Work item
Looking through the records below, please work out how many lines contain "người". Give only that number.
*** Opening of Input material ***
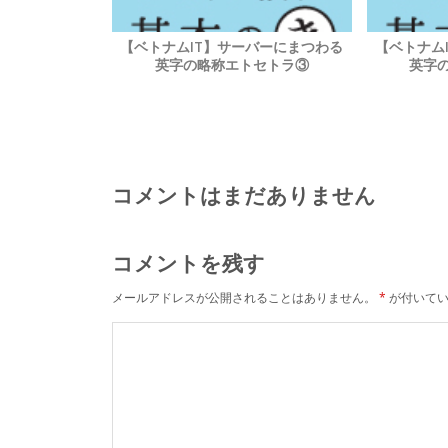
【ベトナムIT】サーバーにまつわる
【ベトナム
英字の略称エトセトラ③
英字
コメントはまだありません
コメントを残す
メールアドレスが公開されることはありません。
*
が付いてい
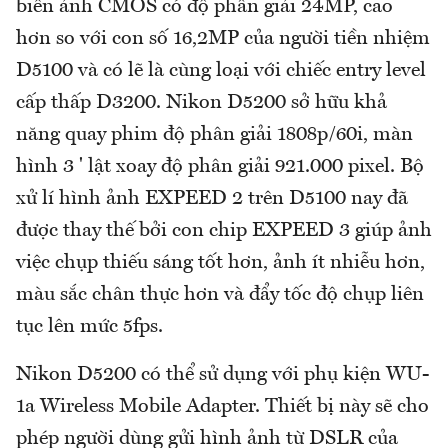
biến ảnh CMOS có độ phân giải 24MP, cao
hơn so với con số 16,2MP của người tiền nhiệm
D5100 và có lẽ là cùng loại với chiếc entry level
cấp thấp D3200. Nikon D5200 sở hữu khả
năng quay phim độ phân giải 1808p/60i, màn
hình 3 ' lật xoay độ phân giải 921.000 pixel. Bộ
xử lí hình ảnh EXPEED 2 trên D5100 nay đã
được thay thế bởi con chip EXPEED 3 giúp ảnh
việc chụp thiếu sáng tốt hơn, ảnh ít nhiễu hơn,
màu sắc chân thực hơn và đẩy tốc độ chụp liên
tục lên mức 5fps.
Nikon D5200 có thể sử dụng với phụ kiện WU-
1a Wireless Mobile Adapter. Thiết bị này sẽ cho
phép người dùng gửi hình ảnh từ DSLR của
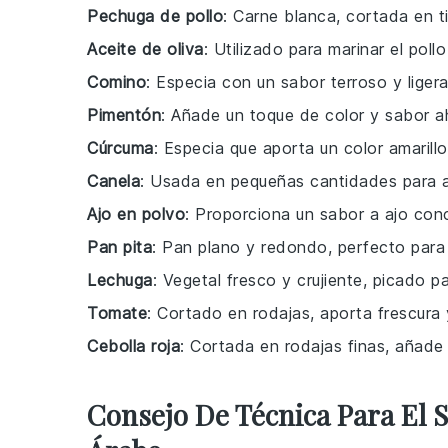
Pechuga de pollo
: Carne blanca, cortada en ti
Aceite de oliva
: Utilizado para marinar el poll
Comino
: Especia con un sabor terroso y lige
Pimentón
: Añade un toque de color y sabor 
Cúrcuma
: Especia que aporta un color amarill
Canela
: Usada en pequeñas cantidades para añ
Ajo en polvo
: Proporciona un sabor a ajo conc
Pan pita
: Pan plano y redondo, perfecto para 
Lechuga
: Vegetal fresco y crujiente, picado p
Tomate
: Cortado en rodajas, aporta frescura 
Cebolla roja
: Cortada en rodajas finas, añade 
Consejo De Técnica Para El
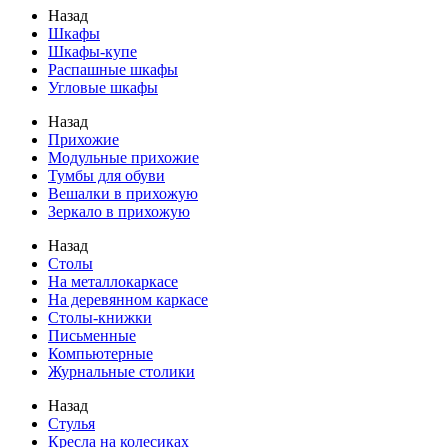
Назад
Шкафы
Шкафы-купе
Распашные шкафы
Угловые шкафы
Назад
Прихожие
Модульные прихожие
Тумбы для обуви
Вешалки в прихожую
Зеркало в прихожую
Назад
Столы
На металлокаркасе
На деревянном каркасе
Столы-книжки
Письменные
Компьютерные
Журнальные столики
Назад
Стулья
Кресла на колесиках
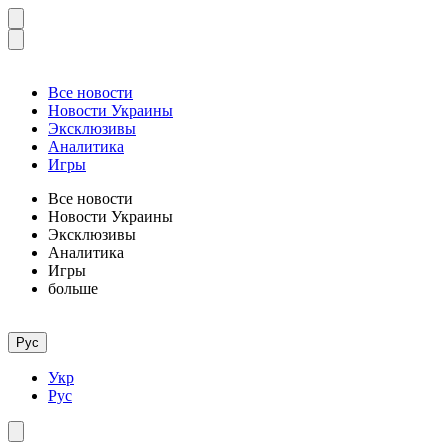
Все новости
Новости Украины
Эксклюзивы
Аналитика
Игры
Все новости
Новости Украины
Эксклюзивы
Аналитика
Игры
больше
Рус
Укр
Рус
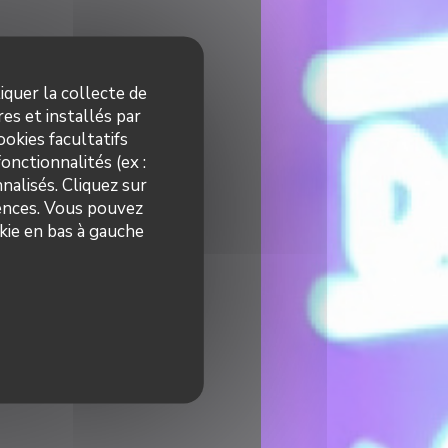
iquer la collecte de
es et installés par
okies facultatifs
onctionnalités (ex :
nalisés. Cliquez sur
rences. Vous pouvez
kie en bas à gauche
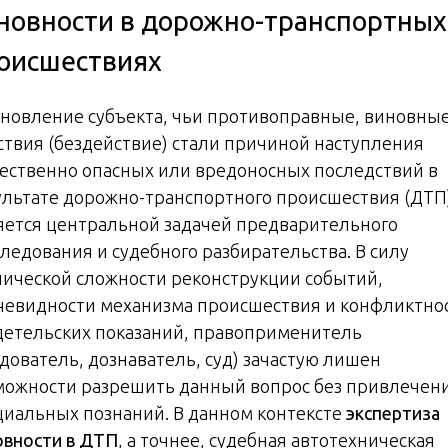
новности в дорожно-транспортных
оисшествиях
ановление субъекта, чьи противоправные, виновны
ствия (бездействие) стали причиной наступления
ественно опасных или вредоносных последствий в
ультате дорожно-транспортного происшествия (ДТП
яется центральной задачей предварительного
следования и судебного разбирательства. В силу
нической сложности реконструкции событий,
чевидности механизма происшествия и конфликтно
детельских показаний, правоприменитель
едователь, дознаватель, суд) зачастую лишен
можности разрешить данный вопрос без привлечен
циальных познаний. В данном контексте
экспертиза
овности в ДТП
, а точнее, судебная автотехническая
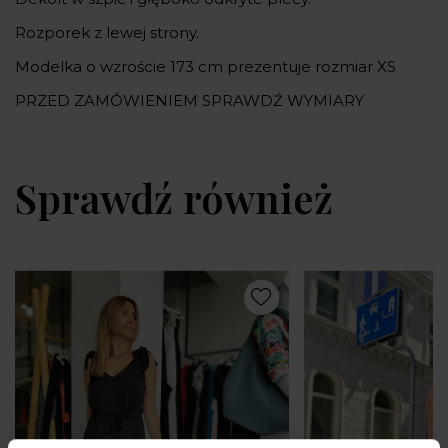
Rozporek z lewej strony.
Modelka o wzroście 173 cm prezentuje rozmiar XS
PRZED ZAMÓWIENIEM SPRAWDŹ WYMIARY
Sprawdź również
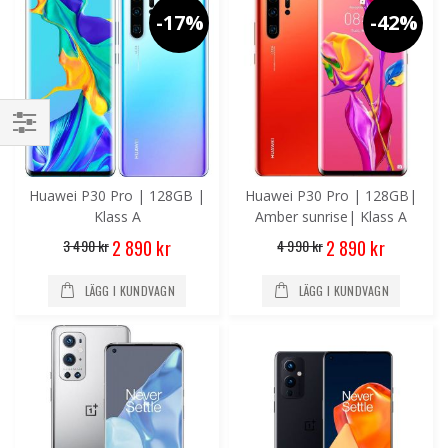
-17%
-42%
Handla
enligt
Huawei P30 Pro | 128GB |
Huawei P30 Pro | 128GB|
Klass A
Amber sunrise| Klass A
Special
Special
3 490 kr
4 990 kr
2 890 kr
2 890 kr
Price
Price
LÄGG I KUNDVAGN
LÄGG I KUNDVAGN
*** Close of Input material ***
*** Opening of Input material ***
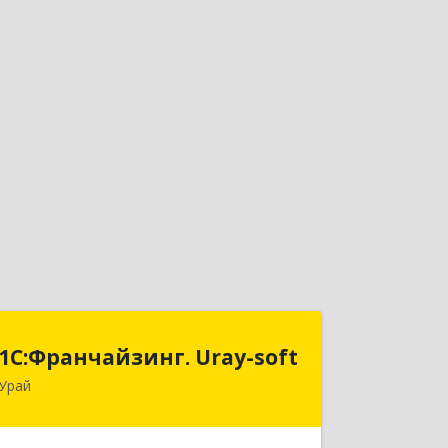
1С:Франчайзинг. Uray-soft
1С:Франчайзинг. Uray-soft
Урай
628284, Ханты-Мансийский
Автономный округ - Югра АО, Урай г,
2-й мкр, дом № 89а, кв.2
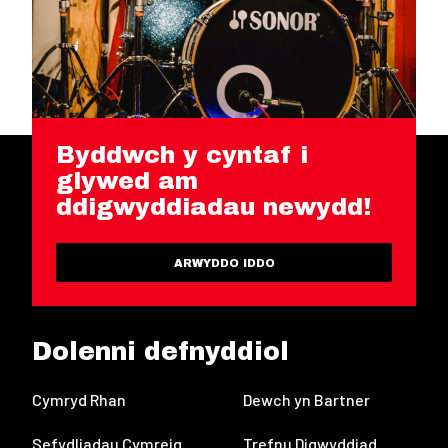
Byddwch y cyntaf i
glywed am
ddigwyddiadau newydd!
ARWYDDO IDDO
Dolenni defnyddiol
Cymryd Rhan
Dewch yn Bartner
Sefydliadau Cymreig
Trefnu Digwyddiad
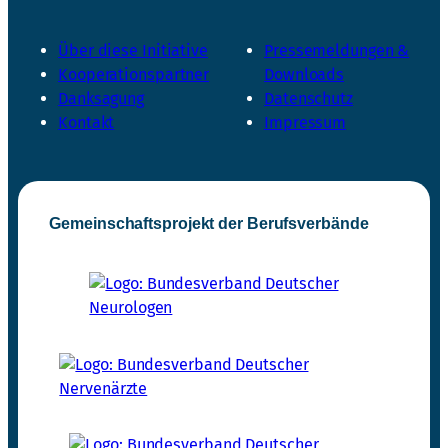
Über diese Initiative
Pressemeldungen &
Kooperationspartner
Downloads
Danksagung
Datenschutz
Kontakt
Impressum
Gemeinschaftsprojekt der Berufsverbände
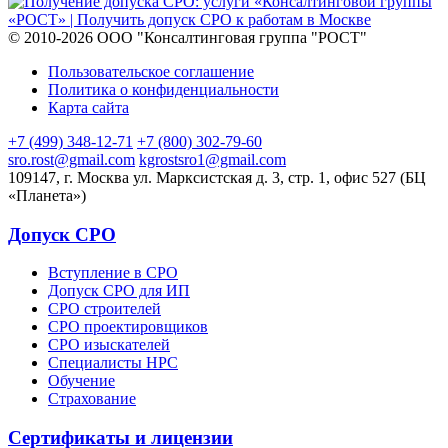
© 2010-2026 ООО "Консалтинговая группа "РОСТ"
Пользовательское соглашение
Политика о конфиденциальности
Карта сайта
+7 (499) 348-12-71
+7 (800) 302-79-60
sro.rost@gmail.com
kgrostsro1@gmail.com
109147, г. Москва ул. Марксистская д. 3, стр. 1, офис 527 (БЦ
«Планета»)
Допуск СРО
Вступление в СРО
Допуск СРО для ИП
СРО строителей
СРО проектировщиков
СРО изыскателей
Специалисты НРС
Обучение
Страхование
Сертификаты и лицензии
*** Close of Input material ***
*** Opening of Input material ***
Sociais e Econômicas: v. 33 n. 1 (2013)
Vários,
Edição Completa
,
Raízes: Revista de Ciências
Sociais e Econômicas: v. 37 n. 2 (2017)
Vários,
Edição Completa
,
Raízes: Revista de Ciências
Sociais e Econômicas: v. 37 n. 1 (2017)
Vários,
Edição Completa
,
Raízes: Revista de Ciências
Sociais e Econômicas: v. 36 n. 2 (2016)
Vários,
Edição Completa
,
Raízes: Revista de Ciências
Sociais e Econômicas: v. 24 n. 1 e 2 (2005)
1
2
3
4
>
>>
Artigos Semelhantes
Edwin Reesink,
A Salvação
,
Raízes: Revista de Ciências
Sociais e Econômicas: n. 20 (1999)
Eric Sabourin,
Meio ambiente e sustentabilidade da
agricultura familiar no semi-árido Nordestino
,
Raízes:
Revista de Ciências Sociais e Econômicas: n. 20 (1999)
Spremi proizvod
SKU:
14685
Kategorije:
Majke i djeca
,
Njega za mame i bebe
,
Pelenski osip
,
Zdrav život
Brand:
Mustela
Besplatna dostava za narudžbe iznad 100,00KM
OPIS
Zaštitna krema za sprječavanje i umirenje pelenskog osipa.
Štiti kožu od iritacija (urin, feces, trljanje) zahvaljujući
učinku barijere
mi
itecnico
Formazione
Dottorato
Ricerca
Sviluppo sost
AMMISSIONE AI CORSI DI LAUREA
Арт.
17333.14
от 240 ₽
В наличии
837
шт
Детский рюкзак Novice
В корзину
*** Close of Input material ***
Problem solution
2